Y’know, when this started, I was not expecting Fire Force to become a show about corrupt corporations and uncovering government conspiracies. With all the religious overtones and fantasy trappings of the characters and the setting, at the very least I can praise it’s capacity to surprise me.
In this episode, we really start to get into the weeds of Special Fire Force Company 8’s role within the greater Fire Force, and see just how this rag-tag, underfunded operation have a seemingly impossible role in comparison to the other seven companies that precede them.
With the first few episodes serving the role of introducing us to the cast and setting the tone for the series, episode 4 kicks things off by throwing one more wrench in the works and shaking up the established status quo before it ever really had a chance to get settled in my mind.
We learn that the man who attacked the Fire Solider Games in the previous episode; “Joker” was using the ashes of Infernals to create the explosions that the Force had been dealing with the previous two episodes.
Adding another layer to the problems Company 8 have to deal with and Angering Captain Ōbi as a shows of flagrant disrespect for the dead. The shaky justification for putting an end to Infernals for the good of both them and the people around becomes even murkier shortly following as a new infernal shows up that some retains his sense of self.
One of the many subject the show brushes on is the morals and politics of the infernals and how they should be regarded. In the short few episodes that came before this, we are told they’re mindless monsters, and putting them out of their misery is a kindness. Already, this is being called into question.
Shinra in particular has some difficulties with this, as executing something with intelligence and a sense of their past humanity is utterly opposed to this heroic persona he is desperate to forge for himself. Lt. Hinewa assures him that, once a person becomes an infernal, they’re officially classified as dead. Thus they should feel no guilt over helping them pass on.
Morality doesn’t work that way though, and Shinra is unable to finish the job, despite the creature clearly establishing he was a murderous asshole in life and intends to continue to be on in his undeath(?).
Any further pondering on the Force’s approach of shooting first, ask questions never is cut short as we’re introduced to the “princess” portion of this episode’s title. The morals part of the episode focuses on Shinra and the talking Infernal, while the dodgy politics portion introduces us to Special Fire Force Company 5. Who are as sketchy as they come.
Lead by “Princess” Hibana, a buxom third generation pyromancer who seems to have her entire unit wrapped around her little finger. To the point they all pile together to become a human throne for her, kneel before her to walk on and seem to get off on her smacking them around.
It’s already been revealed that Company 8 was established to monitor the other branches and gauge whether they’re withholding information from the other branches. And right away, they show up take possession of the defeated infernal, getting into a tense standoff with Company 8 over their infringement of jurisdiction.

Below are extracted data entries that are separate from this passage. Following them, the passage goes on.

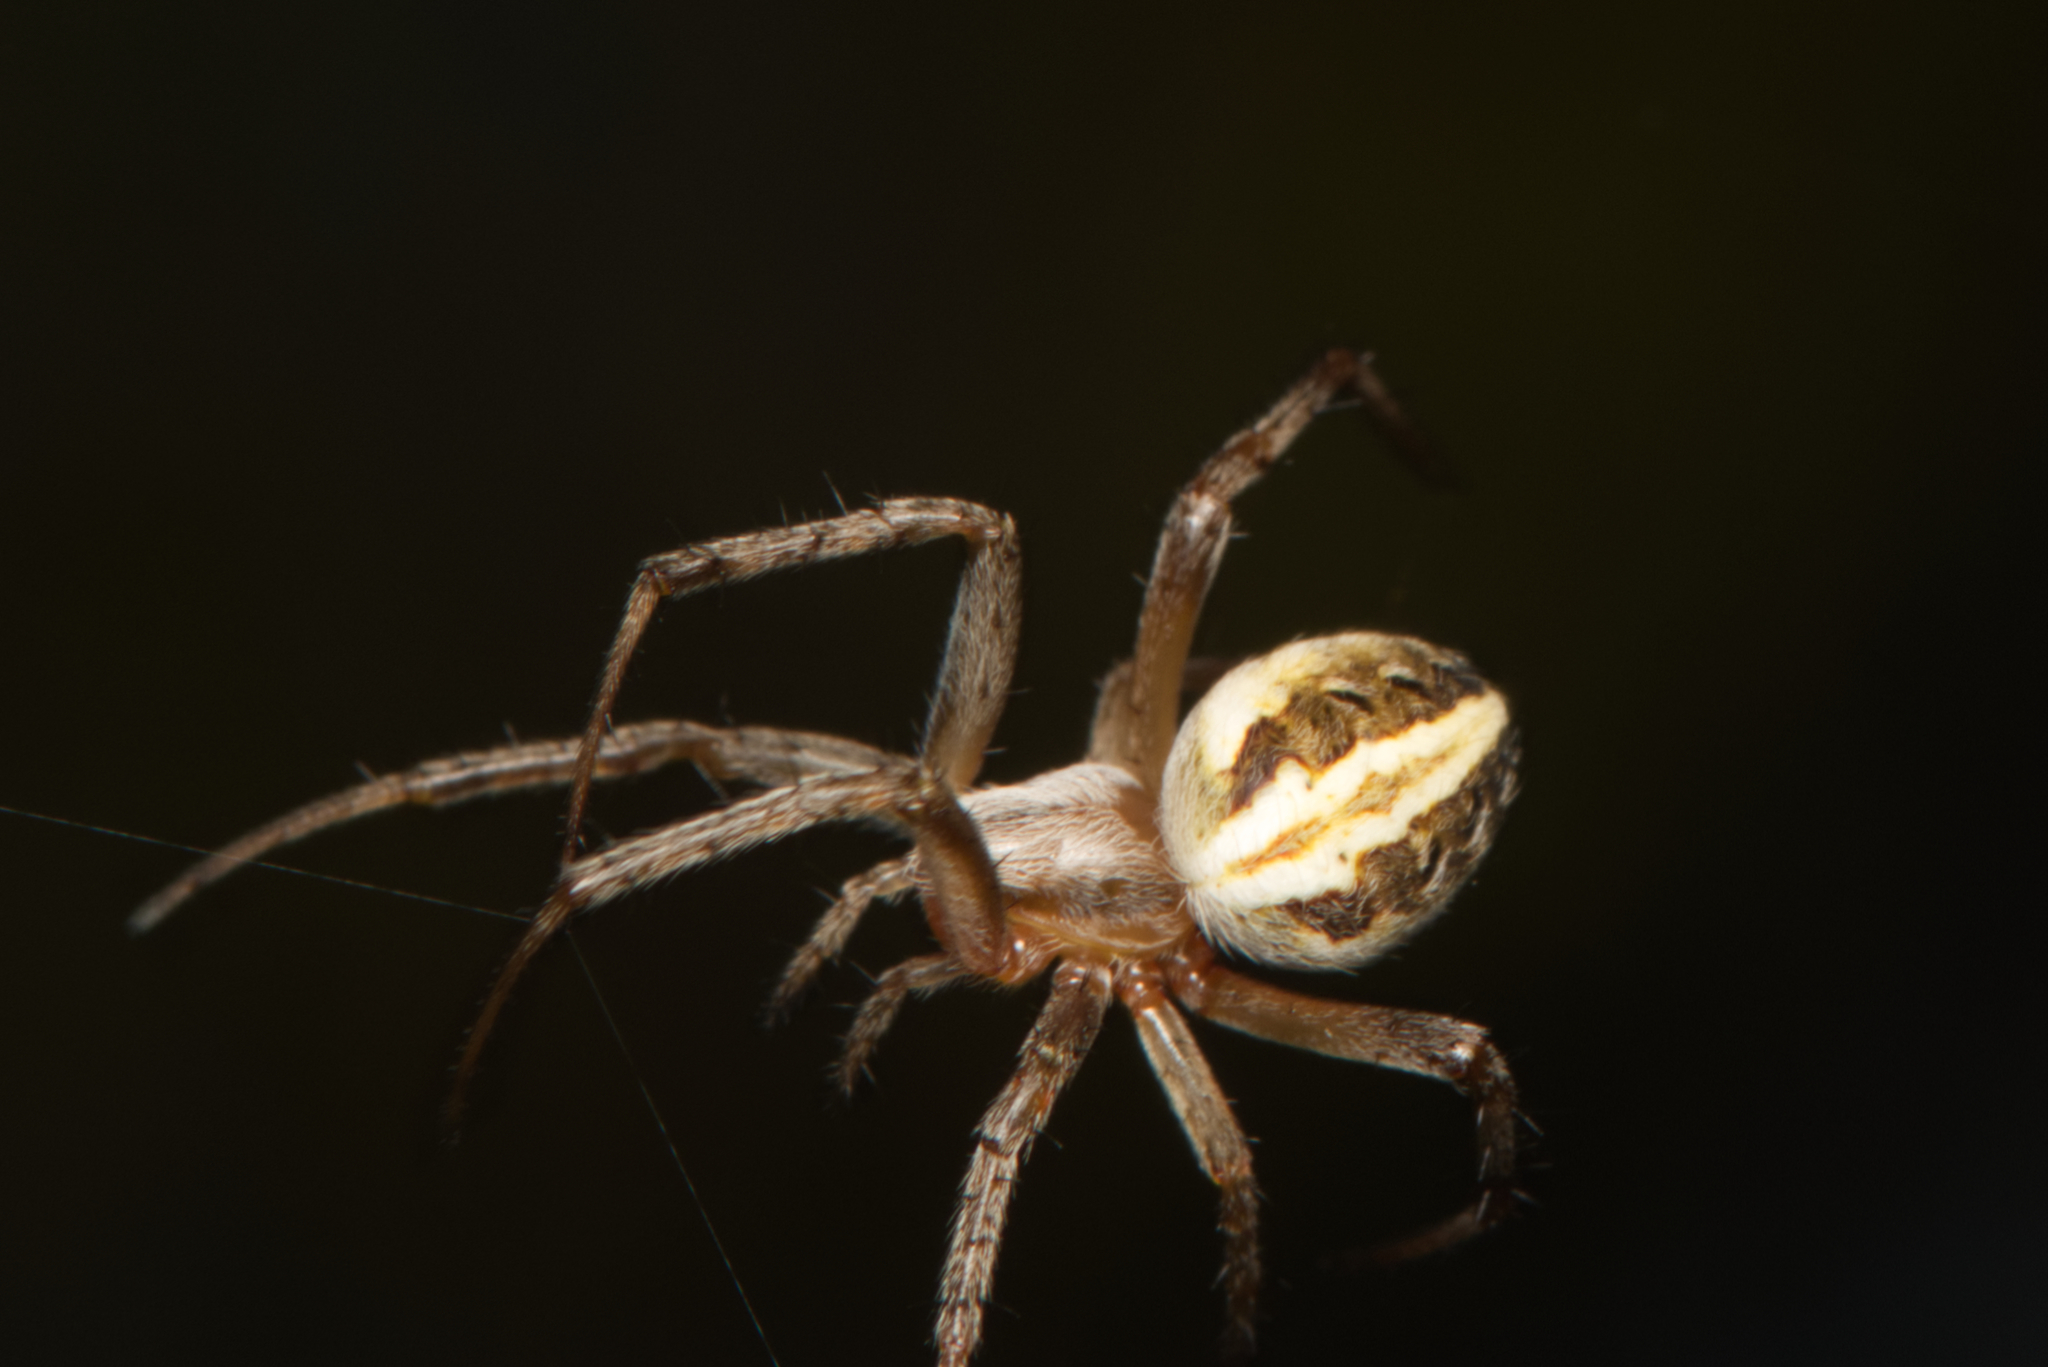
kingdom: Animalia
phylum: Arthropoda
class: Arachnida
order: Araneae
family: Araneidae
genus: Neoscona
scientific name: Neoscona theisi
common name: Spider
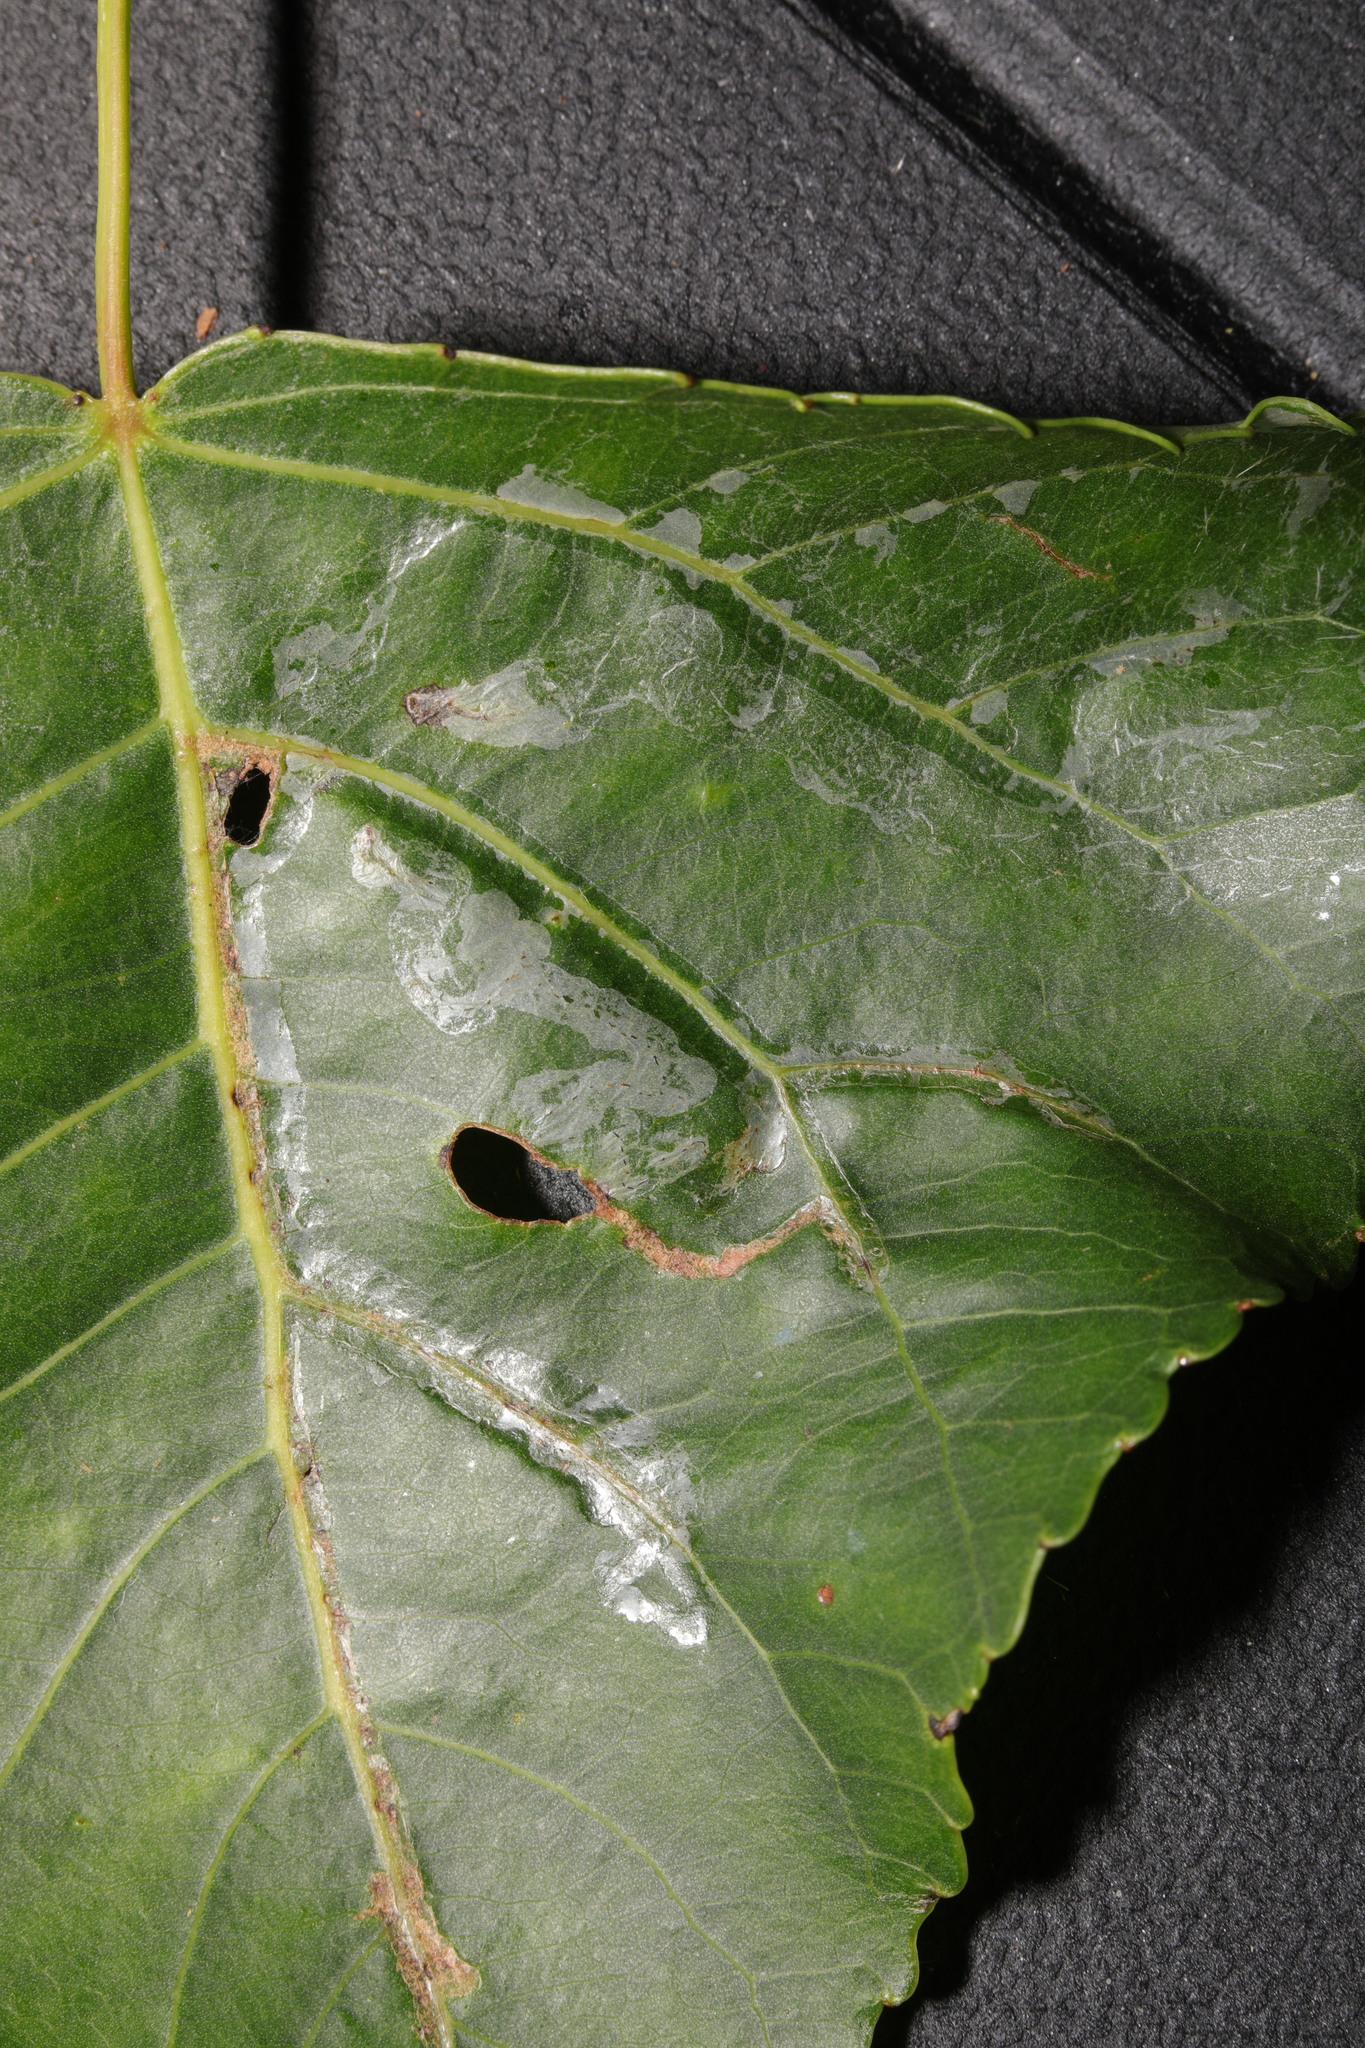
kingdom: Animalia
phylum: Arthropoda
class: Insecta
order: Lepidoptera
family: Gracillariidae
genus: Phyllocnistis
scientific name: Phyllocnistis unipunctella
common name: Poplar bent-wing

The episode ends with Captain Ōbi allowing Hibana to take the infernal with the promise of them sharing any and all information they glean from the sentient infernal. A promise that I don’t think anyone within or watching this show believes for a minute.
I still think there is slightly too much going on during the brief runtime of an episode of this show. We’re dealing with the Fire Force’s corruption, this Joker character, the mystery of the infernals, the moral implications of combating them and now we learn that the general public seemingly has a less than ideal view of the force, despite that being to the contrary of what was established in previous episodes.
I don’t have a problem with a show laying a lot of pipe for stories that will pay off in the future. But it feels like we’re in a bit of a rush to establish a little too many things in short order. Don’t get me wrong, the combination of the visual style, the setting and the character’s powers are all keeping me interested, but it’s in real danger of buckling under its own weight if it doesn’t slow down a little.
2 thoughts on “Fire Force – Episode 4: The Hero and the Princess”
I just found the Princess and her whole company to be so ludicrous that I couldn’t take anything in this episode overly seriously. Corrupt companies are one thing but openly insane ones just seem to call into question why the organisation exists at all.
Truth be told, I wish I’d just focused on a single topic of discussion for this post rather than focus it on how much they were trying to pack in. This being one of them.
Flicking through the first three episodes worth of the manga, there seems to be an inherent insanity that comes with being a third generation pyrokinetic, which hasn’t been addressed in the anime thus far.
It’d make sense that the people with the most power are in charge, and are also the most likely to be off their rockers.
Thanks for the comment though, Your and Irina’s discussion on the censorship in episode three was fascinating, although I wouldn’t have noticed myself had it not been pointed out.